__WORK INSTRUCTIONS__:
Leave out every picture, then transcribe the rest of the listing exactly.

__GIVEN ENTRIES__:
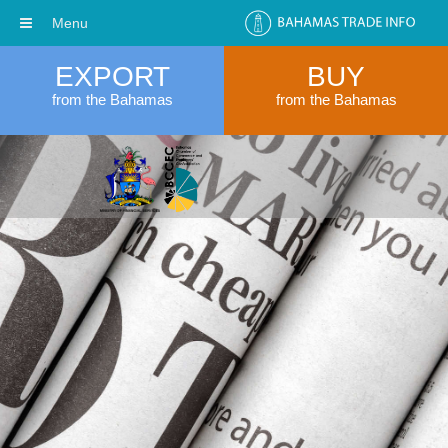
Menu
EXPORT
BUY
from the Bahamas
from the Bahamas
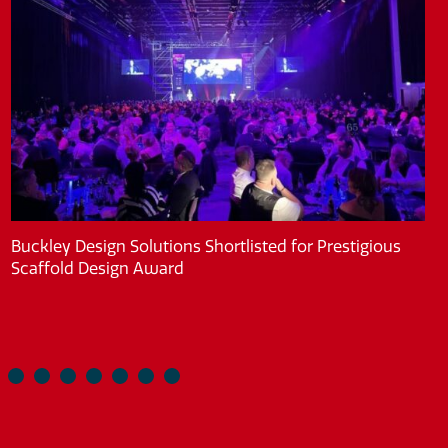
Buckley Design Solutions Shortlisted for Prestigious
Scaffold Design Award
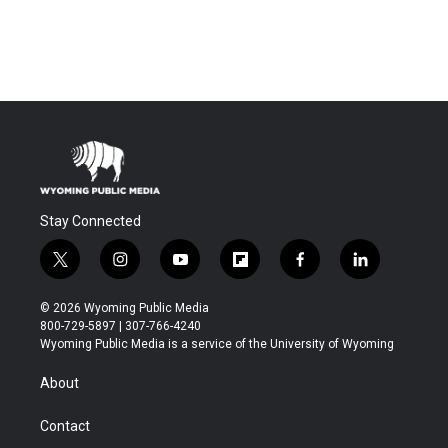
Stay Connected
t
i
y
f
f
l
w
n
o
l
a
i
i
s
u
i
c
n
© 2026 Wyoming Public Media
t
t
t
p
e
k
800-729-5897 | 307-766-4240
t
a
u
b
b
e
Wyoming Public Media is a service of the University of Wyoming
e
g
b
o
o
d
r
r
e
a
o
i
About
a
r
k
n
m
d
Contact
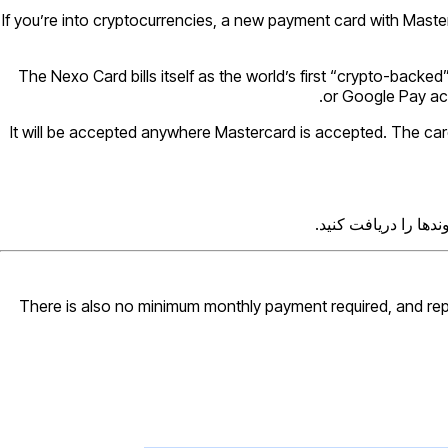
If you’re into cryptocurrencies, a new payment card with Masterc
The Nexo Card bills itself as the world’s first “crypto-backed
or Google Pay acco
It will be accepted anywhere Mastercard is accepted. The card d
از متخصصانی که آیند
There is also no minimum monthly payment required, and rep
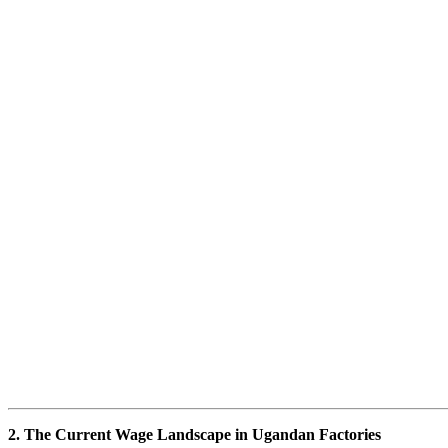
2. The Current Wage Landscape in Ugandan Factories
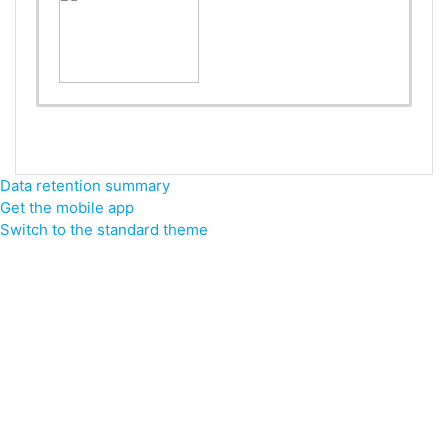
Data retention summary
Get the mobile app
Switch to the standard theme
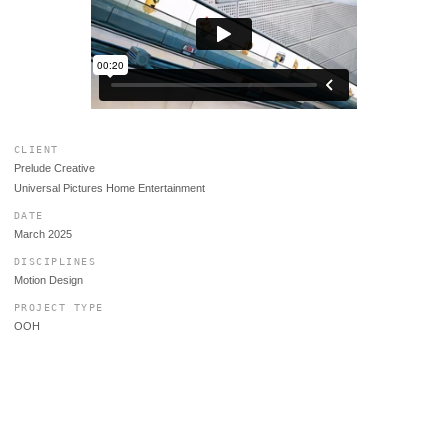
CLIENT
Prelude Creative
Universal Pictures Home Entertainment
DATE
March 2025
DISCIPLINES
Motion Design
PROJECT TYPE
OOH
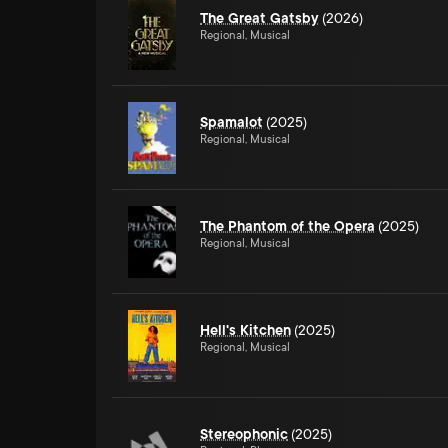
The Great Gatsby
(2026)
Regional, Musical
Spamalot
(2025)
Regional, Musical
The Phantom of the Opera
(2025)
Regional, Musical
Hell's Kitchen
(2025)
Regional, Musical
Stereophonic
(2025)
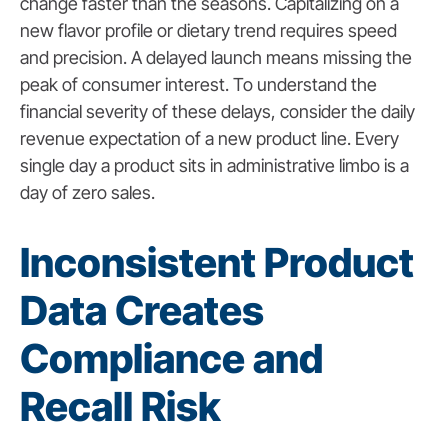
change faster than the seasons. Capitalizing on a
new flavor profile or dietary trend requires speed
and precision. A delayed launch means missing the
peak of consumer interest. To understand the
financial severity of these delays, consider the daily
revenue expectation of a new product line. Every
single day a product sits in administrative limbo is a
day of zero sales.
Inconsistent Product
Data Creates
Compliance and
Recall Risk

__REPLY__:
Menu
EXPORT
BUY
from the Bahamas
from the Bahamas
Buckley Design Solutions Shortlisted for Prestigious
Scaffold Design Award
Stay Connected
t
i
y
f
f
l
w
n
o
l
a
i
i
s
u
i
c
n
© 2026 Wyoming Public Media
t
t
t
p
e
k
800-729-5897 | 307-766-4240
t
a
u
b
b
e
Wyoming Public Media is a service of the University of Wyoming
e
g
b
o
o
d
r
r
e
a
o
i
About
a
r
k
n
m
d
Contact
If you’re into cryptocurrencies, a new payment card with Masterc
The Nexo Card bills itself as the world’s first “crypto-backed
or Google Pay acco
It will be accepted anywhere Mastercard is accepted. The card d
از متخصصانی که آیند
There is also no minimum monthly payment required, and rep
2. The Current Wage Landscape in Ugandan Factories
Data retention summary
Get the mobile app
Switch to the standard theme
CLIENT
Prelude Creative
Universal Pictures Home Entertainment
DATE
March 2025
DISCIPLINES
Motion Design
PROJECT TYPE
OOH
The Great Gatsby
(2026)
Regional, Musical
Spamalot
(2025)
Regional, Musical
The Phantom of the Opera
(2025)
Regional, Musical
Hell's Kitchen
(2025)
Regional, Musical
Stereophonic
(2025)
change faster than the seasons. Capitalizing on a
new flavor profile or dietary trend requires speed
and precision. A delayed launch means missing the
peak of consumer interest. To understand the
financial severity of these delays, consider the daily
revenue expectation of a new product line. Every
single day a product sits in administrative limbo is a
day of zero sales.
Inconsistent Product
Data Creates
Compliance and
Recall Risk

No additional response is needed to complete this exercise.